Aus dem Englischen von Gerlinde Schermer-Rauwolf und Robert A. Weiß. Leben wie unsere Vorfahren: Charles Foster, vielgereister Abenteurer und Philosoph, will ergründen, was es bedeutet, Mensch zu sein. Dazu lässt er sich auf ein außergewöhnliches Experiment ein und erprobt drei Phasen der Menschwerdung. Er beginnt seinen Selbstversuch zusammen mit seinem Sohn in einem Wald in Derbyshire, wo er in die Welt der Jäger und Sammler eintaucht, die untrennbar mit der nicht-menschlichen Welt verknüpft war. Die beiden bauen sich einen Unterschlupf, jagen und schärfen ihre Sinne; machen körperliche, mentale und spirituelle Erfahrungen.

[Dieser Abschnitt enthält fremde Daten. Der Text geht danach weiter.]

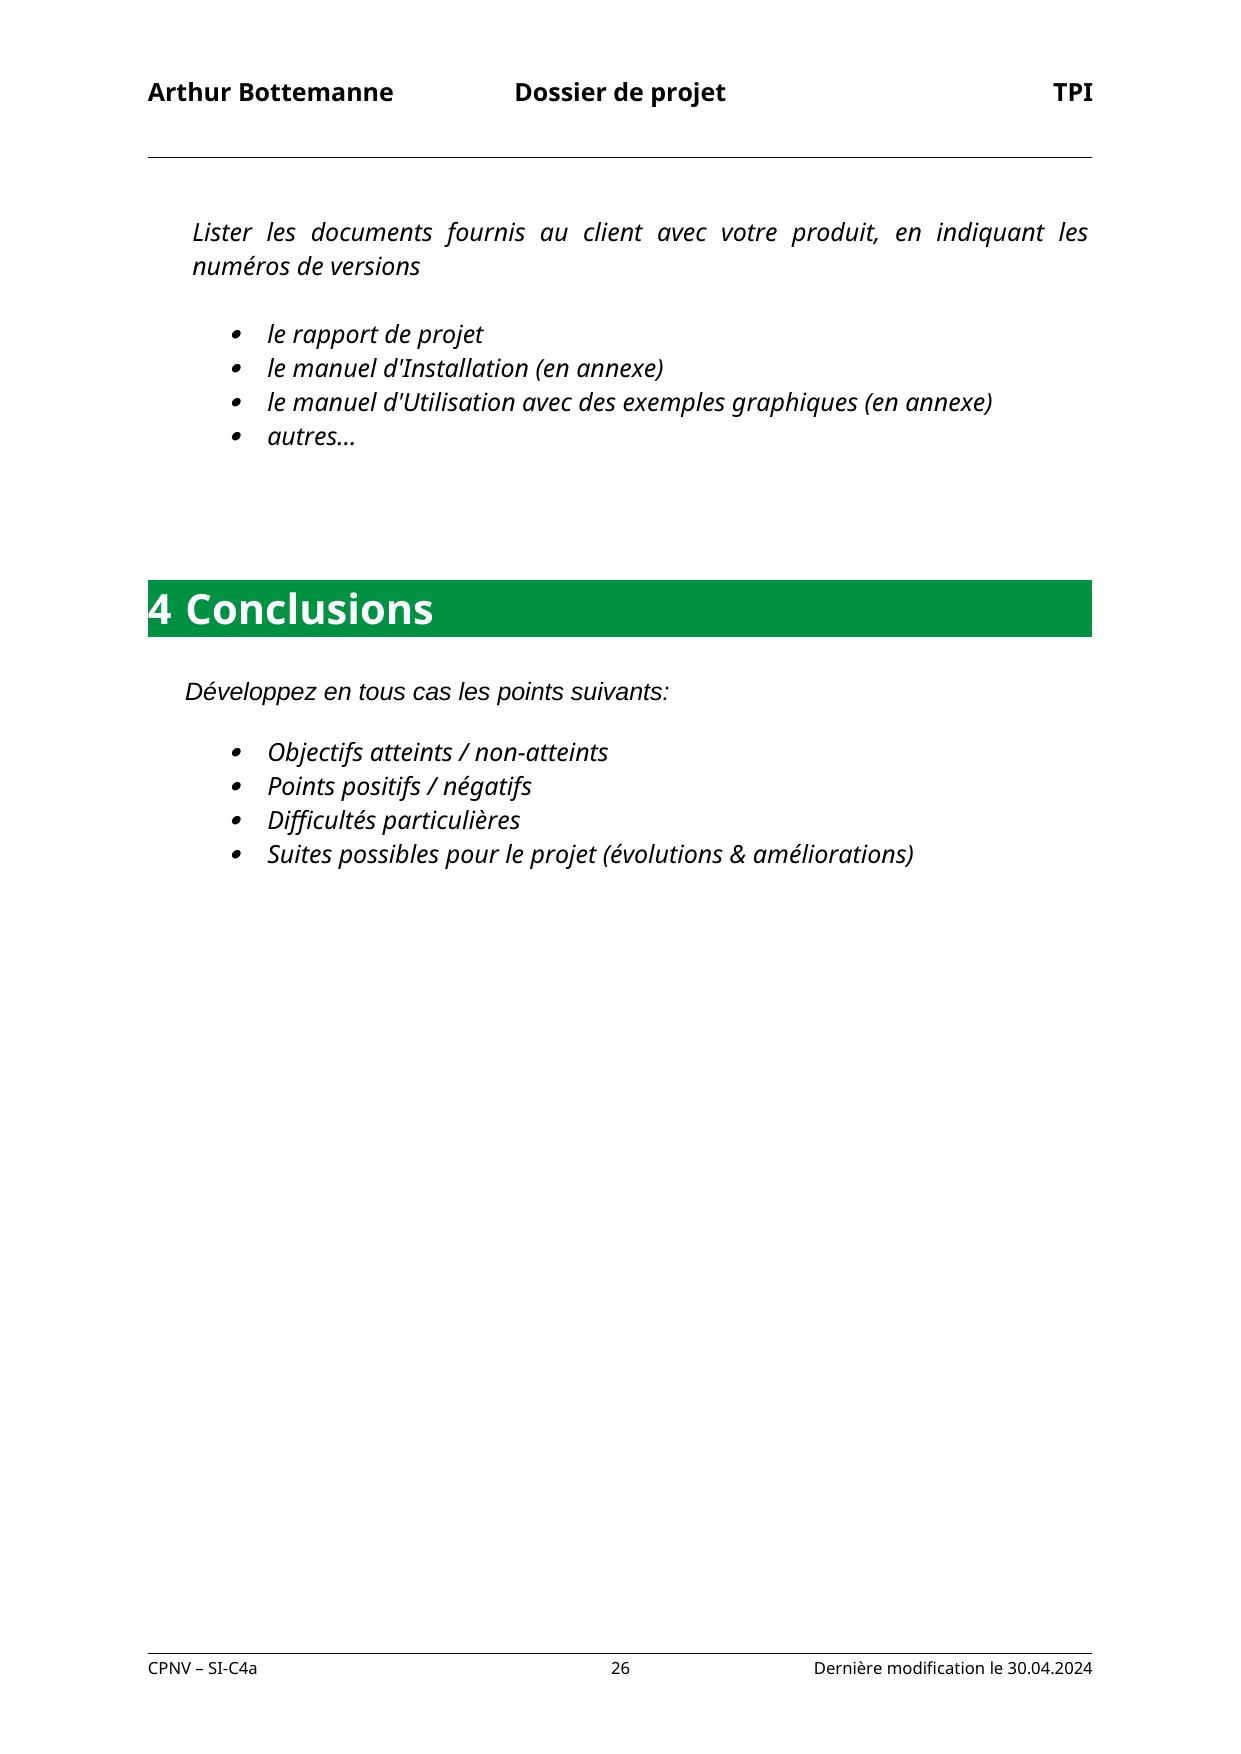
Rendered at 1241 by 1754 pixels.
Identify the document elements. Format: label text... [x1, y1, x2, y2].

list Difficultés particulières [229, 803, 1092, 837]
list autres… [229, 419, 1092, 453]
list Suites possibles pour le projet (évolutions & améliorations) [229, 837, 1092, 871]
list le rapport de projet [229, 317, 1092, 351]
text Lister les documents fournis au client avec votre produit, en indiquant les numéros de versions [192, 214, 1092, 282]
list le manuel d'Installation (en annexe) [229, 351, 1092, 385]
list Objectifs atteints / non-atteints [229, 734, 1092, 769]
list Points positifs / négatifs [229, 769, 1092, 803]
subtitle Conclusions [148, 580, 1092, 637]
list le manuel d'Utilisation avec des exemples graphiques (en annexe) [229, 385, 1092, 419]
list Développez en tous cas les points suivants: [185, 677, 1092, 706]
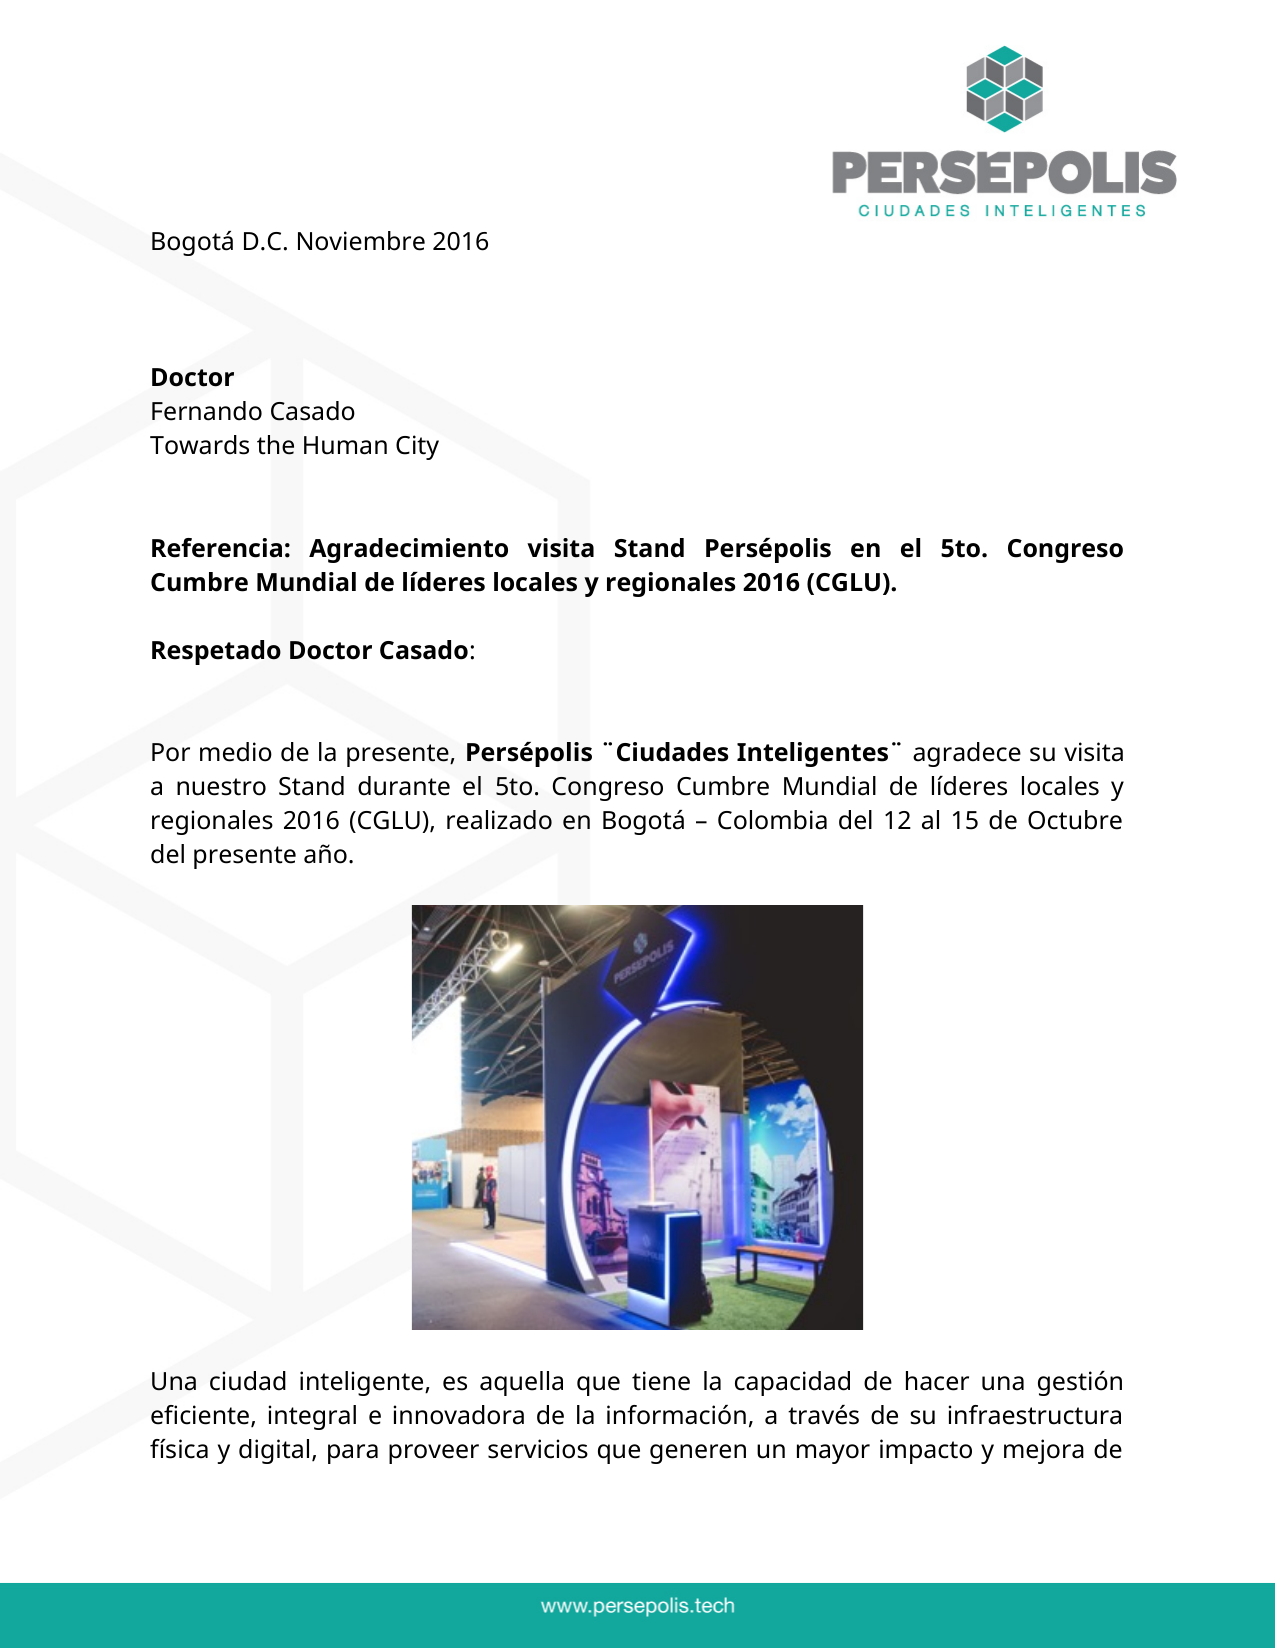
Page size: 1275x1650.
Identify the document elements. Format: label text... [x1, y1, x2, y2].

text Towards the Human City [150, 428, 1125, 462]
text Bogotá D.C. Noviembre 2016 [150, 224, 1125, 258]
text Doctor [150, 360, 1125, 394]
text Respetado Doctor Casado: [150, 632, 1125, 666]
text Fernando Casado [150, 394, 1125, 428]
text Referencia: Agradecimiento visita Stand Persépolis en el 5to. Congreso Cumbre Mundial de líderes locales y regionales 2016 (CGLU). [150, 530, 1125, 598]
picture [0, 0, 1275, 1648]
text Por medio de la presente, Persépolis ¨Ciudades Inteligentes¨ agradece su visita a nuestro Stand durante el 5to. Congreso Cumbre Mundial de líderes locales y regionales 2016 (CGLU), realizado en Bogotá – Colombia del 12 al 15 de Octubre del presente año. [150, 734, 1125, 871]
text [150, 1364, 1125, 1466]
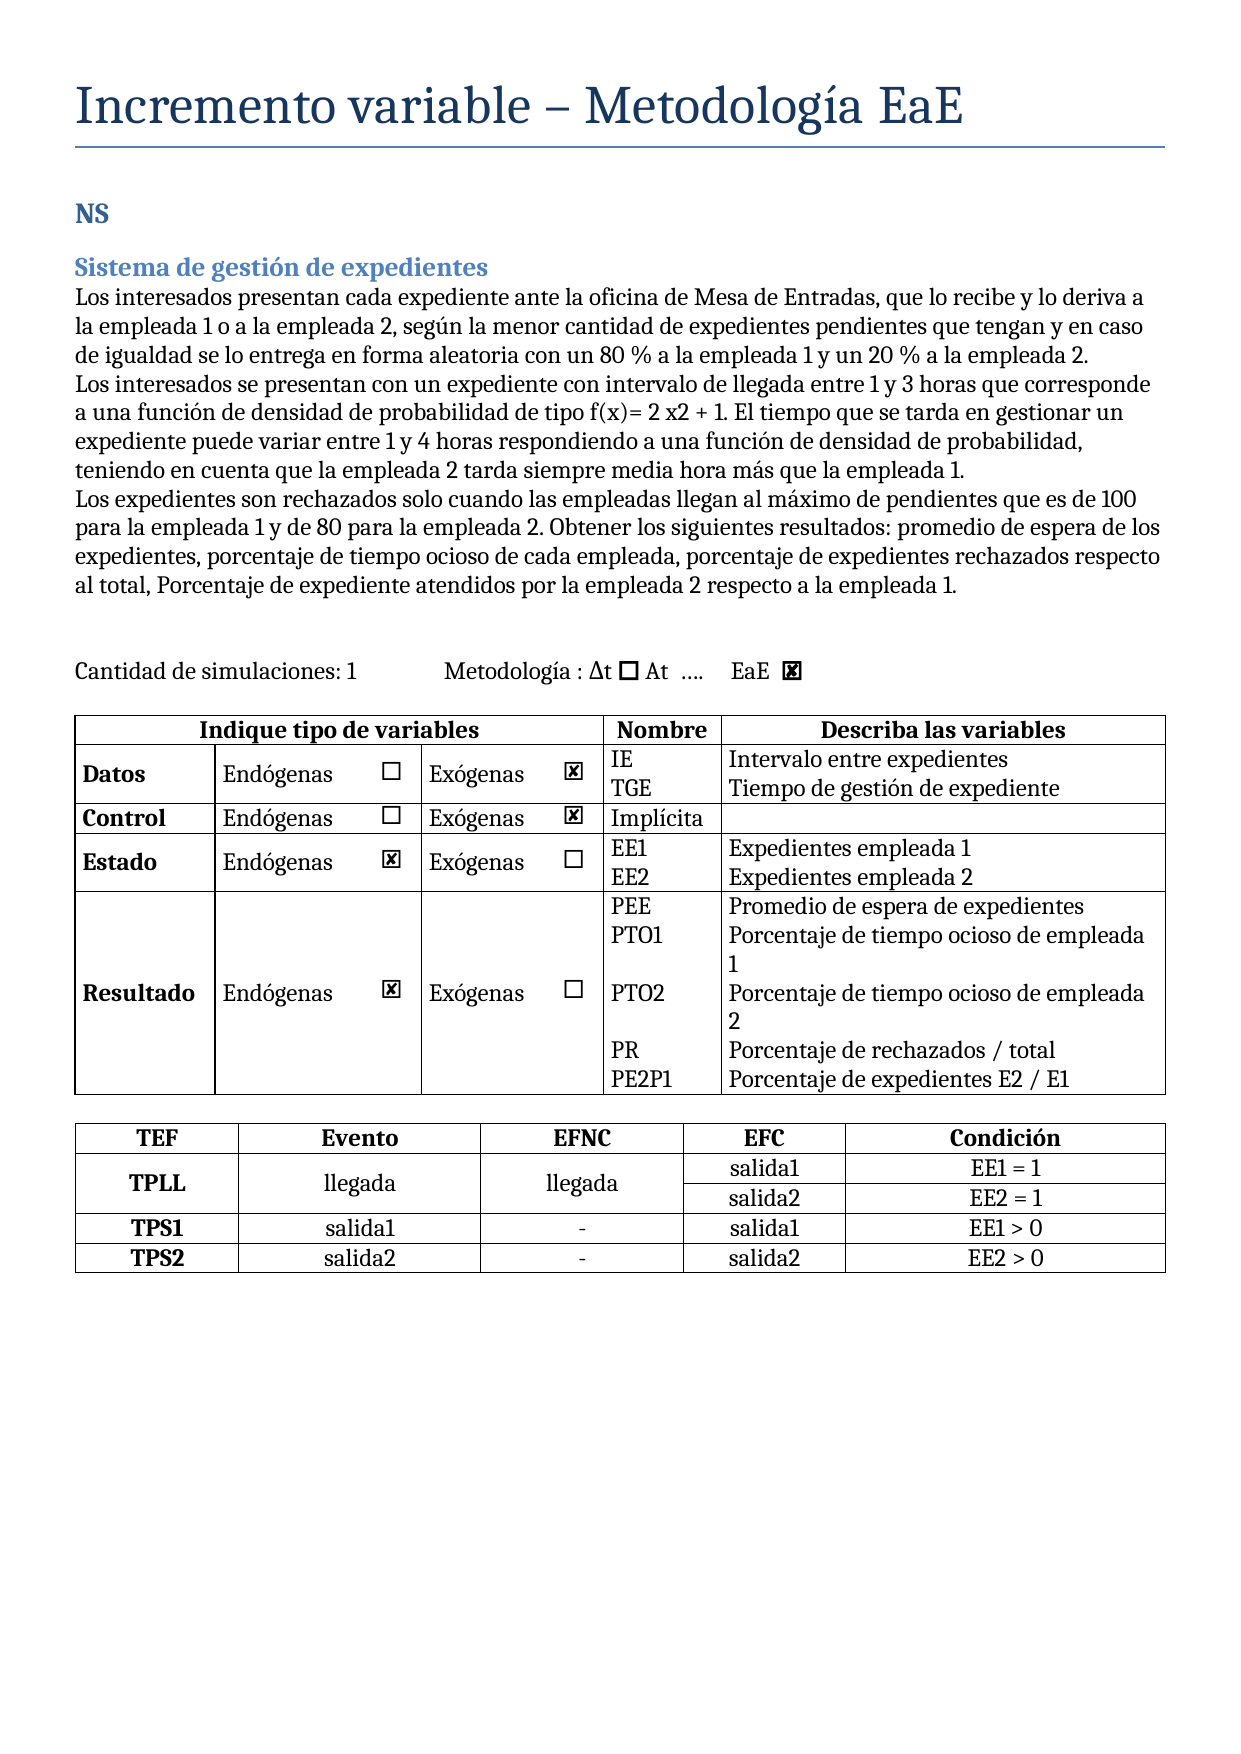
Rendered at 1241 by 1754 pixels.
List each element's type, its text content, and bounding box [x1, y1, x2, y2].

Fosters Zeitreise führt ihn dann zu den Anfängen der Sesshaftigkeit: zu den ersten Siedlern, die Tiere zähmten, Pflanzen züchteten und deren Lebensweise zunehmend durch feste Bauten, Mauern, Zäune und eine wachsende Entfremdung von der Natur bestimmt wurde. Und schließlich in die Aufklärung, in der rationales Denken regierte, die Dinge ihre Seele verloren hatten und Mensch und Natur komplett voneinander getrennt existierten. Fosters Naturbeschreibungen, sein detailliertes anthropologisches und historisches Wissen und seine philosophischen Gedankengänge erhellen, regen zum Nachdenken an und werfen existenzielle Fragen auf.
Rezensionsnotiz zu
Deutschlandfunk Kultur, 20.10.2022
Rezensentin Susanne Billig ist ganz hingerissen von diesem Selbstversuch des britischen Naturkundlers Charles Foster: Erst hat er sich mit seinem Sohn als Jäger und Sammler im Wald niedergelassen, dann hat er die Anstrengungen der ersten Siedler nachvollzogen und schließlich mit "Aufklärungstalibans" zu Abend gegessen, was wahrscheinlich das Gefährlichste von allem war. Fosters ganze Sympathie (und die der Rezensentin) gilt den Jägern und Sammlern, die, so zitiert Billig Foster "in ehrfürchtiger und oft ekstatischer Weise" der Natur nahe waren. Ob das wirklich für eine durchschnittliche Lebenserwartung von knapp 25 Jahren entschädigt?